Optogenetic Tools for Minimally Invasive Therapies

用于微创治疗的光遗传学工具

• 批准号: 1264975
• 负责人: Brian Chow
• 金额: $ 42.55万
• 依托单位: University of Pennsylvania
• 依托单位国家: 美国
• 项目类别: Continuing Grant
• 财政年份: 2013
• 资助国家: 美国
• 起止时间: 2013-08-01 至 2017-01-31
• 项目状态: 已结题
• 来源: https://www.nsf.gov/awardsearch/showAward?AWD_ID=1264975&HistoricalAwards=false
• 关键词: Optogenetic; Tools; Minimally; Invasive; Therapies

1264975ChowThe ability to rationally convert a microbial opsin pump into a channel would validate a fundamental hypothesis in ion channel structure-function, which states that a key difference between a pump and a channel is the existence of a gate that prevents backflow of ions by passive conductance and enables active ion translocation against large gradients. This biophysical feat of rational conversion by protein engineering would be the first of its kind.
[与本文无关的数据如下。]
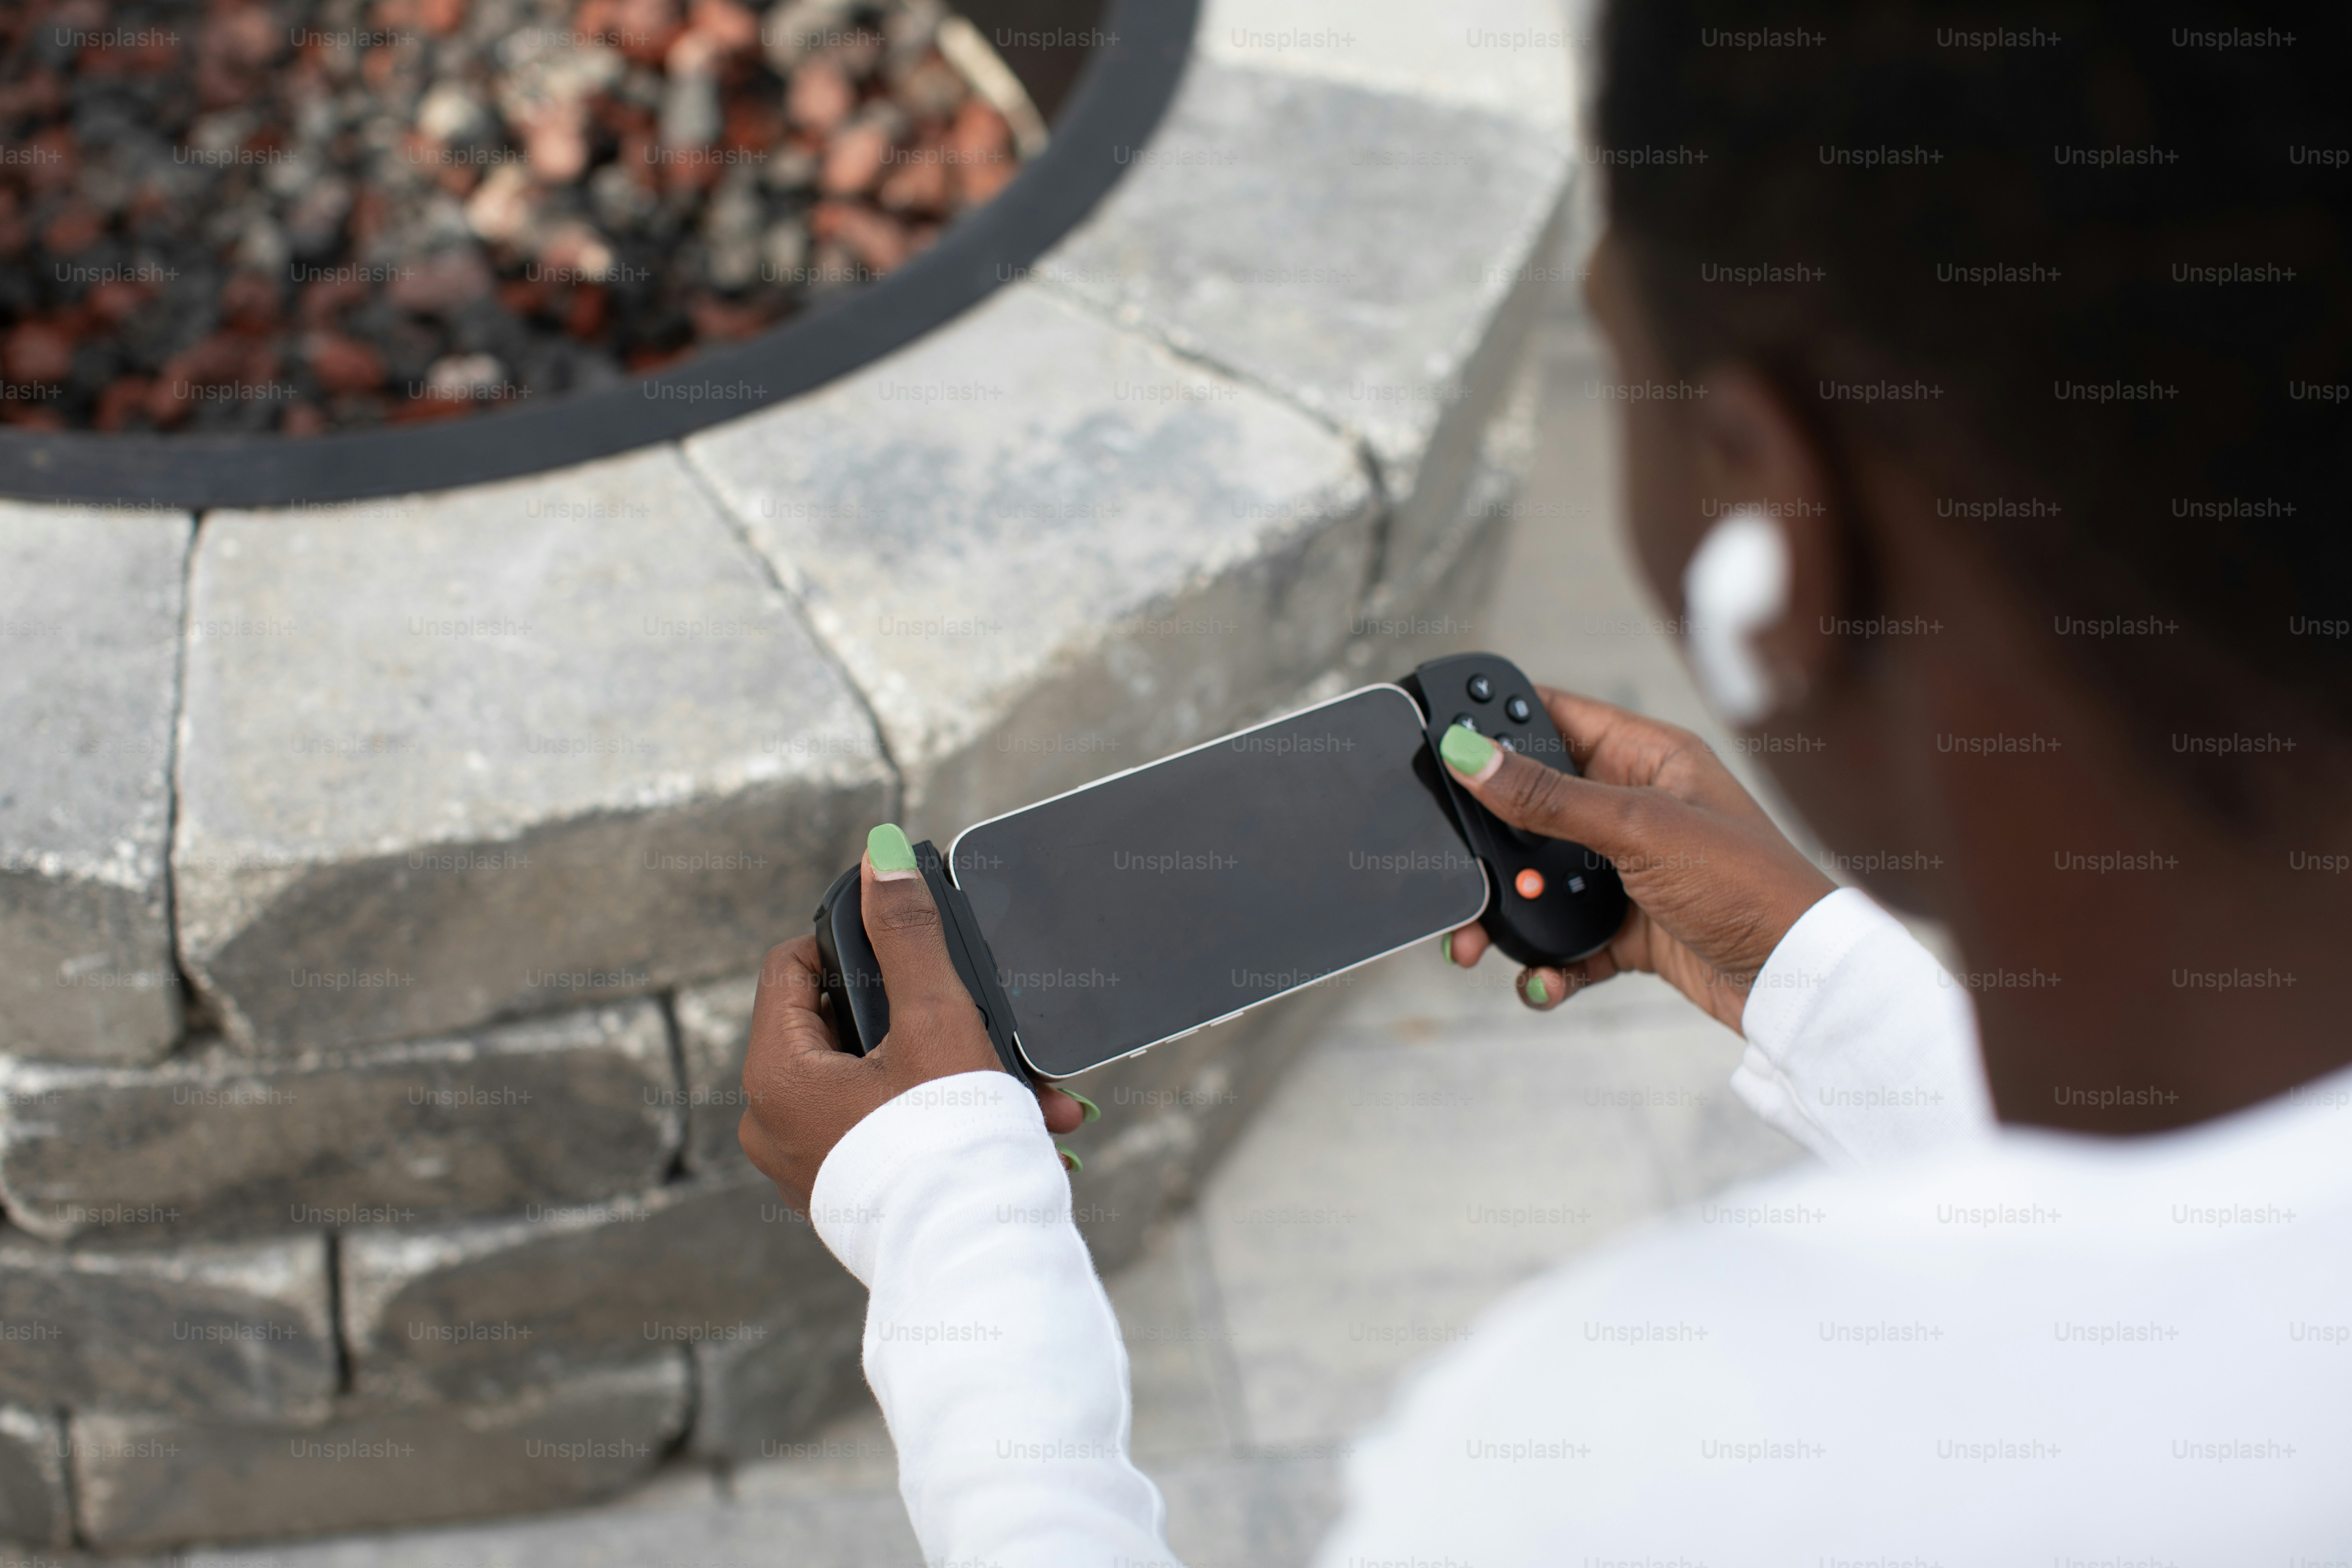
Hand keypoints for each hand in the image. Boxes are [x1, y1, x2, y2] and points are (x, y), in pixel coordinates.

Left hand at [738, 825, 1090, 1207]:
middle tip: (991, 1022)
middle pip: (846, 1025)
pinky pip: (895, 1127)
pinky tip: (1019, 1120)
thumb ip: (908, 934)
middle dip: (933, 1020)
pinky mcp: (849, 1190)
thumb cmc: (951, 1146)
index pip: (792, 967)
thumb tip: (877, 858)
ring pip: (884, 1078)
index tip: (910, 948)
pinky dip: (950, 1114)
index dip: (852, 943)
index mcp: (776, 1075)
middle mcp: (775, 1122)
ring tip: (1028, 1087)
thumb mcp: (937, 1020)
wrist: (978, 1266)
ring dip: (959, 1071)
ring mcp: (810, 1162)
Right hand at [1441, 688, 1834, 1032]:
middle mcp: (1633, 807)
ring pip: (1540, 879)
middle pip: (1531, 808)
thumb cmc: (1748, 884)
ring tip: (1477, 943)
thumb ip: (1548, 797)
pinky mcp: (1629, 927)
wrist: (1797, 980)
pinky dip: (1547, 963)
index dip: (1495, 720)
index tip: (1438, 736)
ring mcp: (1629, 869)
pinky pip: (1565, 940)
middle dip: (1488, 843)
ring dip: (1507, 913)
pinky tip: (1543, 979)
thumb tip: (1469, 755)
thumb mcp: (1639, 829)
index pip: (1553, 715)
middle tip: (1451, 865)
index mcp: (1645, 757)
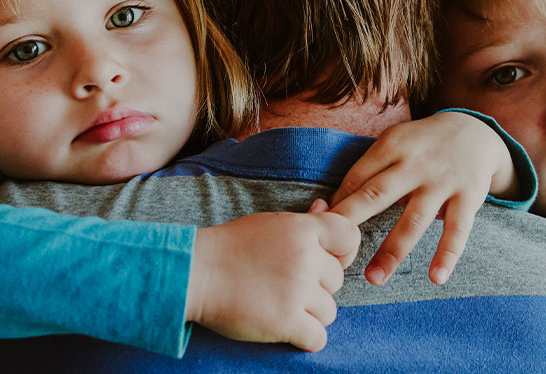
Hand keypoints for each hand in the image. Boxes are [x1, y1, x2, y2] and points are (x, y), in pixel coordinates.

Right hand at [186, 208, 359, 351]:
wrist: (195, 273)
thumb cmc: (230, 247)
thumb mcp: (268, 224)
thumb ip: (303, 221)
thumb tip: (325, 206)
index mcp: (302, 229)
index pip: (350, 237)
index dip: (342, 252)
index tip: (324, 260)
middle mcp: (305, 258)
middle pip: (338, 280)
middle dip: (318, 287)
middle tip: (286, 285)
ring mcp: (297, 291)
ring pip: (329, 311)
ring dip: (310, 314)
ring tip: (281, 305)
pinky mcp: (286, 322)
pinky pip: (318, 338)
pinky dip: (305, 338)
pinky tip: (286, 328)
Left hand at [329, 111, 513, 285]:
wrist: (475, 131)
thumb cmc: (422, 144)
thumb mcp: (395, 141)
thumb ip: (370, 169)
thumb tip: (333, 205)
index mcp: (391, 146)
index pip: (356, 178)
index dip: (338, 205)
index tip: (322, 230)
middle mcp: (415, 164)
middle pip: (376, 195)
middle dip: (351, 223)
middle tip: (332, 253)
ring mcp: (442, 181)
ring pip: (413, 221)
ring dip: (392, 252)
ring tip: (374, 278)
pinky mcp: (468, 197)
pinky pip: (457, 230)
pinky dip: (447, 255)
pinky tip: (436, 278)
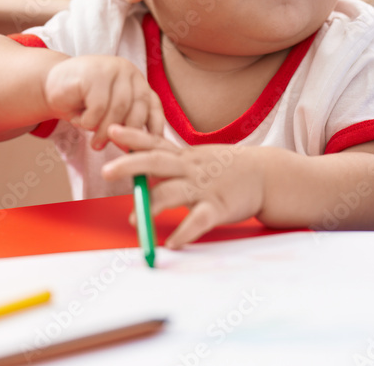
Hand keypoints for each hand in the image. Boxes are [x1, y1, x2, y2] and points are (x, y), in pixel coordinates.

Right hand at [42, 56, 163, 148]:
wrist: (49, 84)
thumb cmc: (82, 103)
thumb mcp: (108, 114)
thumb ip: (125, 124)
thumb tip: (139, 150)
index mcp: (136, 80)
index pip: (153, 105)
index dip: (154, 127)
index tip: (148, 147)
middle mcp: (128, 71)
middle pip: (138, 107)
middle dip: (128, 133)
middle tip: (116, 148)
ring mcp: (111, 69)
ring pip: (118, 108)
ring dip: (105, 131)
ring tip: (96, 144)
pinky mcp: (93, 73)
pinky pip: (98, 107)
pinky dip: (89, 121)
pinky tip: (79, 120)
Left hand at [101, 125, 265, 248]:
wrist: (267, 174)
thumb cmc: (226, 168)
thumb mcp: (197, 159)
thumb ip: (170, 163)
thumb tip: (138, 170)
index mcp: (184, 156)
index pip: (154, 143)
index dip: (133, 136)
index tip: (112, 129)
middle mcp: (191, 167)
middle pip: (156, 162)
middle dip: (130, 165)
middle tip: (106, 170)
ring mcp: (205, 186)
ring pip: (173, 192)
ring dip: (151, 205)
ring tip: (134, 220)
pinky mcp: (219, 206)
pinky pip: (199, 220)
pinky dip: (184, 232)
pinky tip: (172, 242)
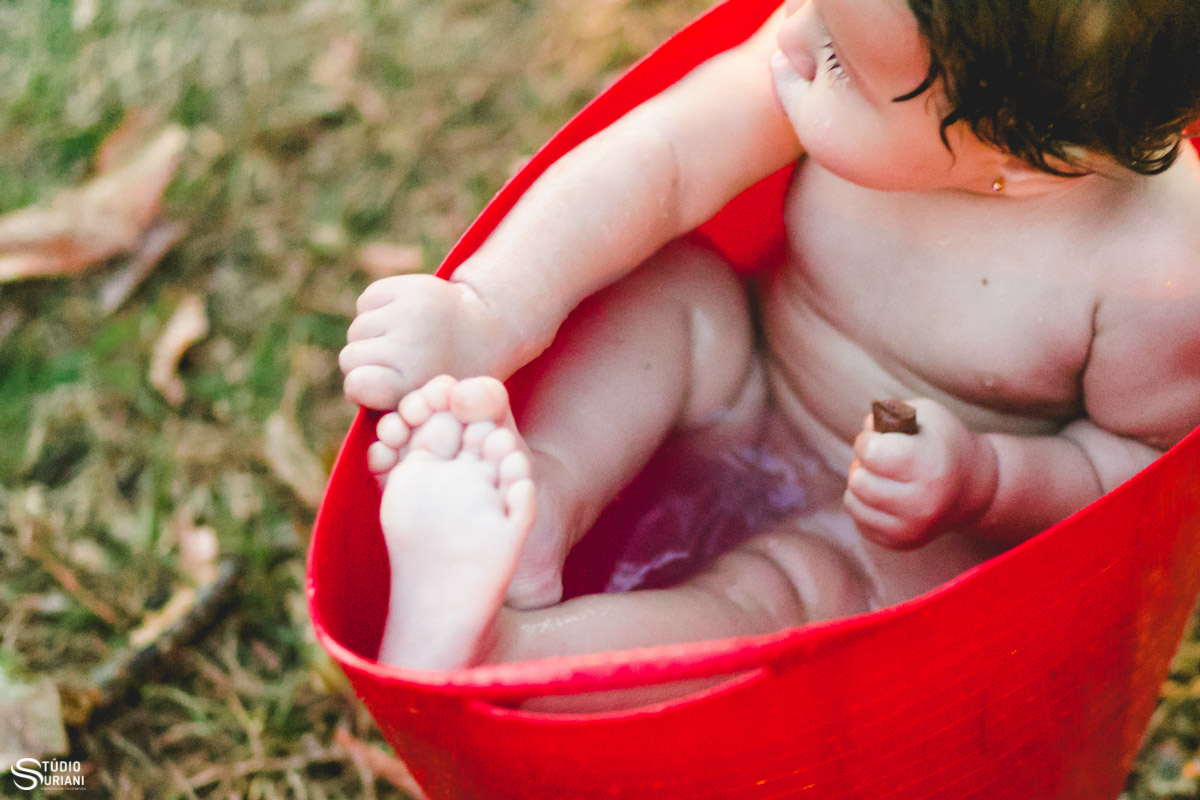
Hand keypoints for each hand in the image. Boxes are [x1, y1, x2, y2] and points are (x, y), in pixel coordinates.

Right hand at [339, 274, 514, 409]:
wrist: (486, 330)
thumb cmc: (447, 375)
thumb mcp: (421, 401)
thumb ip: (384, 401)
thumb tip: (356, 384)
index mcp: (414, 381)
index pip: (355, 384)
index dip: (364, 387)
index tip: (387, 385)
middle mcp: (411, 344)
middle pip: (349, 357)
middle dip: (368, 361)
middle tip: (403, 362)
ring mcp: (409, 310)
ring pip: (357, 328)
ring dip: (374, 335)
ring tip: (408, 339)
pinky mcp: (408, 285)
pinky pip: (366, 302)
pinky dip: (377, 309)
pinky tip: (405, 317)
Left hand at [844, 398, 997, 549]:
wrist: (972, 487)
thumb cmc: (943, 444)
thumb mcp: (926, 415)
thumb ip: (890, 415)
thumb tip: (867, 431)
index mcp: (930, 467)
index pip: (871, 453)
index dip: (867, 441)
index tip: (878, 438)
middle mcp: (922, 503)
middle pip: (859, 481)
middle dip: (862, 464)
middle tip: (880, 459)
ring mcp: (912, 528)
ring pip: (854, 502)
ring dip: (860, 485)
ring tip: (882, 476)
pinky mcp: (900, 542)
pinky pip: (860, 520)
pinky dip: (865, 505)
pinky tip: (886, 495)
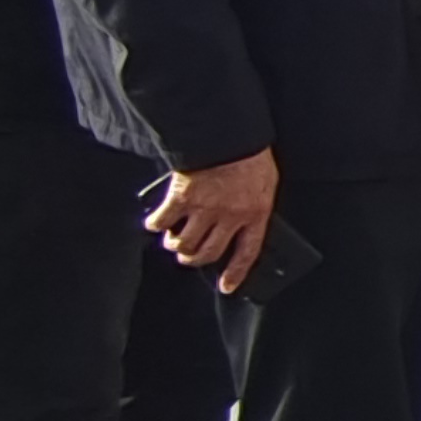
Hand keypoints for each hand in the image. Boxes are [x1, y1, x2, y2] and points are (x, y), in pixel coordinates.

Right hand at [149, 150, 279, 293]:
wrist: (228, 132)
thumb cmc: (250, 154)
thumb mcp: (265, 183)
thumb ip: (255, 205)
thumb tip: (245, 223)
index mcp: (256, 213)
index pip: (247, 253)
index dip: (235, 273)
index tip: (226, 287)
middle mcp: (229, 217)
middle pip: (207, 253)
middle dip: (194, 259)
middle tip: (188, 255)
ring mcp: (204, 209)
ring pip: (183, 243)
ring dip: (174, 244)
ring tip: (173, 237)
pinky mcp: (181, 198)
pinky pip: (162, 222)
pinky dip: (155, 224)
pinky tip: (155, 222)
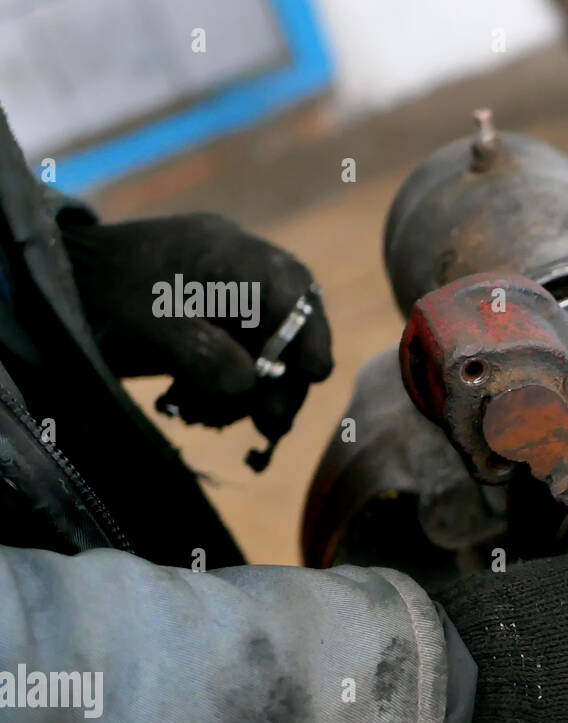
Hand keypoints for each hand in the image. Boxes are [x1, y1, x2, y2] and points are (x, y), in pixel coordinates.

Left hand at [61, 213, 332, 468]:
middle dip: (280, 379)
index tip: (314, 375)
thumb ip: (203, 353)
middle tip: (270, 424)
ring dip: (252, 394)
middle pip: (288, 326)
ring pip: (267, 350)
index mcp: (227, 252)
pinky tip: (199, 409)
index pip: (291, 290)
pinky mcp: (211, 325)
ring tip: (212, 419)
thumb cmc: (98, 297)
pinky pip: (241, 360)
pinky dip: (229, 391)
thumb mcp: (147, 326)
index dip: (309, 333)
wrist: (52, 288)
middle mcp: (237, 270)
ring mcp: (225, 298)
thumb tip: (250, 385)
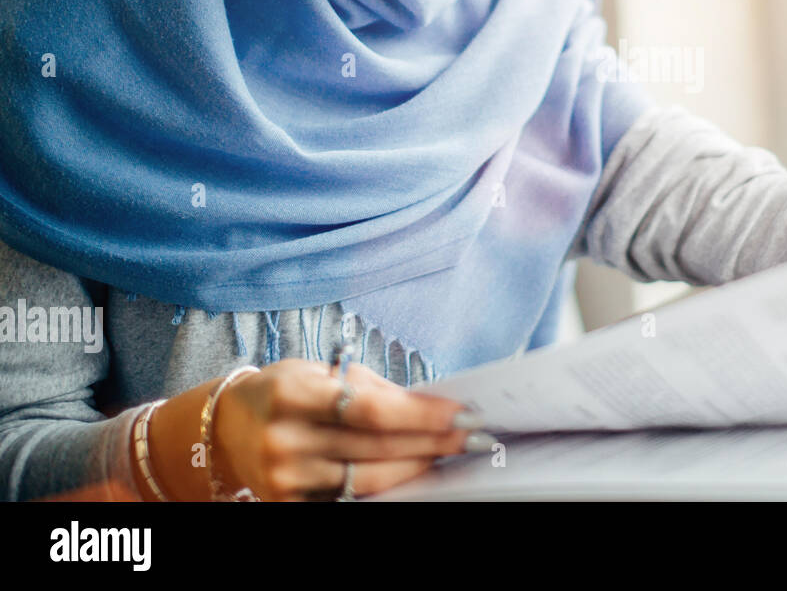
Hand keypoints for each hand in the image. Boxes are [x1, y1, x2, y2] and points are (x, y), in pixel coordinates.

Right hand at [210, 358, 483, 499]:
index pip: (371, 410)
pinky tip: (410, 472)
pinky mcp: (287, 503)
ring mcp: (285, 477)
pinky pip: (348, 498)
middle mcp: (286, 439)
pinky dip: (384, 485)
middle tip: (471, 435)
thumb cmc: (282, 392)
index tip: (461, 412)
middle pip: (376, 447)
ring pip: (368, 479)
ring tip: (447, 452)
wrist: (225, 429)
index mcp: (294, 395)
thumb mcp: (318, 372)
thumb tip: (429, 406)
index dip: (422, 414)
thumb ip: (369, 389)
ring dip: (416, 465)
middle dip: (432, 441)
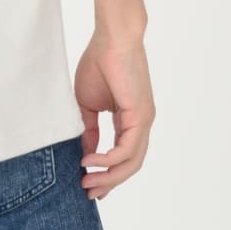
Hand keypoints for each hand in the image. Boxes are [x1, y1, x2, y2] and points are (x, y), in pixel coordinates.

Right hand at [73, 30, 155, 200]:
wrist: (112, 38)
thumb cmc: (99, 61)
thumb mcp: (88, 102)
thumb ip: (89, 129)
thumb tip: (86, 153)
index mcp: (129, 119)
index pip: (122, 155)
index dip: (106, 173)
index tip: (88, 183)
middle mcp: (140, 124)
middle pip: (129, 165)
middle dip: (108, 182)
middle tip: (87, 192)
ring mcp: (144, 121)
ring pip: (131, 162)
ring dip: (109, 176)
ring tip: (86, 181)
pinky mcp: (141, 116)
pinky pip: (128, 148)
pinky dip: (110, 159)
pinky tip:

Furthermore, while the activity-dependent safety of neural silencing by proton and chloride pumps has been evaluated in the literature, the creation of optogenetic reagents specifically for the purpose of activity-dependent safety is novel. Moreover, the translationally focused goal of engineering a calcium-free channelrhodopsin to reduce risk of excito-toxicity is in fact opposite to ongoing efforts in the field, which seek to augment calciumconductance to increase sensitivity. The creation of reagents, whose molecular properties are tailored for translational purposes, would represent a new direction in optogenetic reagent development, which to date have focused on pushing the limits of microbial opsin photocurrent magnitude, kinetics, and spectral properties.

将微生物视蛋白泵合理地转化为通道的能力将验证离子通道结构-功能中的基本假设，该假设指出，泵和通道之间的关键区别是存在门，该门通过被动电导防止离子回流，并且能够针对大梯度进行主动离子移位。这种通过蛋白质工程进行合理转换的生物物理壮举将是同类中的第一个。此外，虽然已经在文献中评估了通过质子和氯离子泵进行的神经沉默的活性依赖性安全性，但是专门用于活性依赖性安全性目的的光遗传学试剂的产生是新颖的。此外，工程化无钙通道视紫红质以降低兴奋性毒性风险的目标实际上与该领域正在进行的努力相反，该领域正在寻求增加钙电导以增加敏感性。其分子特性针对翻译目的定制的试剂的创建将代表光遗传学试剂开发的新方向，迄今为止，光遗传学试剂开发的重点是推动微生物视蛋白光电流幅度、动力学和光谱特性的极限。